◆ **DOCUMENT EXCERPT**
Period Detector

Two periods detected

Composition of the dataset at different time steps

Period detector directly works on the frequency distribution of (a) given field(s) to produce a matrix that maps the distance between the composition of the dataset at two different time steps (in the example above indexed by years for instance).

Field

One should define the fields to consider for constructing frequency vector profiles at each time step. The “dissimilarity” between two time-steps is then computed as 1 minus the cosine value between vectors formed by the frequency values of each  “year”. For instance on the example above, every diagonal cells score 0 because profiles are perfectly aligned. The whiter the cell, the most dissimilar two time steps are.

Enter the number of periods you which to detect

The script also automatically computes the partition which optimally divides the time in a given number of periods. The algorithm searches the cut times that optimize the sum of the homogeneities of each sub-block. If set to zero, the number of slices will be automatically computed using a statistical criterion (Tibshirani et al., 2001).

Top items

Restrain the computation to the N most  frequent items from the selected field(s) (a useful feature when field distribution is heterogeneous as dissimilarity measure may then be sensible to noise).

What to do next?

Based on the matrix and the periods detection, you may want to apply these periods using Period Slicer script to define and use Custom periods in your dataset.

Reference

Robert Tibshirani, Guenther Walther and Trevor Hastie, Estimating the number of clusters in a data set via the gap statistic, J.R. Statist. Soc. B (2001), 63, Part 2, pp. 411-423 (online).

◆ **EXERCISE PROMPT**
Answer these questions from the Period Detector page:
1. How is the dissimilarity between two time steps computed?
2. What happens when the number of periods is set to zero?
3. Which script does the page suggest for applying the detected periods?

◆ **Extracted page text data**
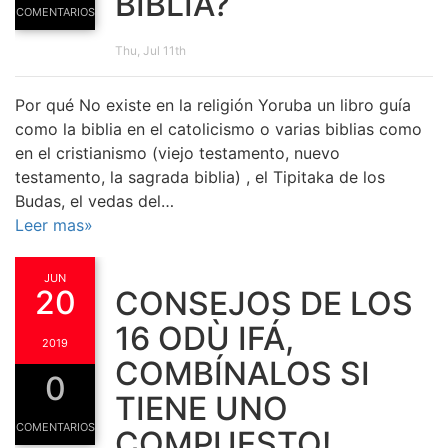
BIBLIA?
COMENTARIOS
Thu, Jul 11th
Por qué No existe en la religión Yoruba un libro guía
como la biblia en el catolicismo o varias biblias como
en el cristianismo (viejo testamento, nuevo
testamento, la sagrada biblia) , el Tipitaka de los
Budas, el vedas del…
Leer mas»
JUN
20
CONSEJOS DE LOS
16 ODÙ IFÁ,
2019
COMBÍNALOS SI
0
TIENE UNO
COMENTARIOS
COMPUESTO!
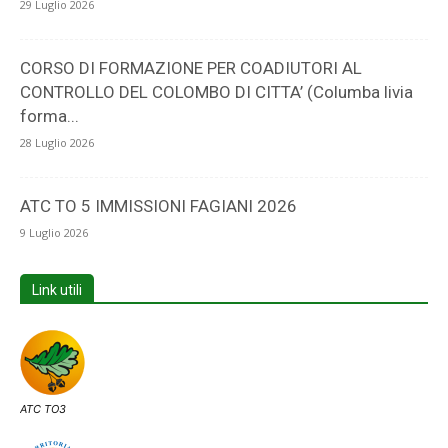
29 Luglio 2026
CORSO DI FORMAZIONE PER COADIUTORI AL
CONTROLLO DEL COLOMBO DI CITTA’ (Columba livia
forma...
28 Luglio 2026
ATC TO 5 IMMISSIONI FAGIANI 2026
9 Luglio 2026
Link utili
ATC TO3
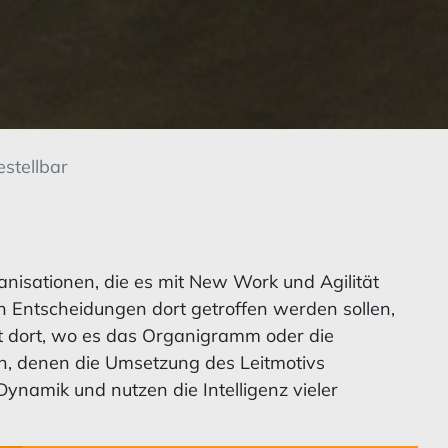
stellbar
anisationen, die es mit New Work und Agilität
n Entscheidungen dort getroffen werden sollen,
t dort, wo es das Organigramm oder die
en, denen die Umsetzung des Leitmotivs
ynamik und nutzen die Intelligenz vieler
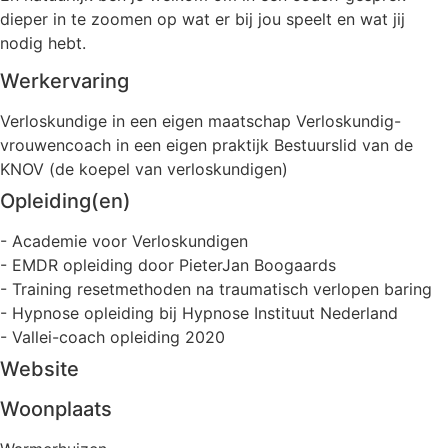
dieper in te zoomen op wat er bij jou speelt en wat jij
nodig hebt.
Werkervaring
Verloskundige in een eigen maatschap Verloskundig-
vrouwencoach in een eigen praktijk Bestuurslid van de
KNOV (de koepel van verloskundigen)
Opleiding(en)
- Academie voor Verloskundigen
- EMDR opleiding door PieterJan Boogaards
- Training resetmethoden na traumatisch verlopen baring
- Hypnose opleiding bij Hypnose Instituut Nederland
- Vallei-coach opleiding 2020
Website
Woonplaats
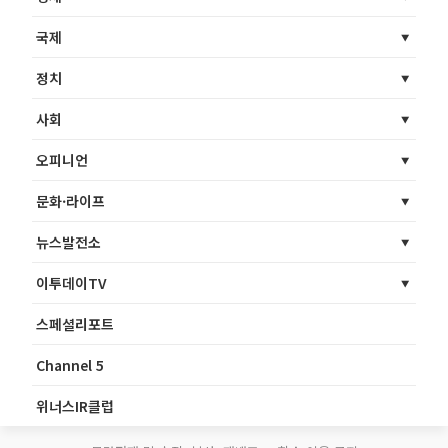
국제
정치
사회
오피니언
문화·라이프
뉴스발전소
이투데이TV
스페셜리포트
Channel 5
위너스IR클럽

◆ **PROBLEM SOLUTION**
1. It is computed as 1 minus the cosine value between the vectors formed by the frequency values of each time step.
2. The number of slices is computed automatically using a statistical criterion (Tibshirani et al., 2001).
3. The Period Slicer script, which defines and uses Custom periods in the dataset.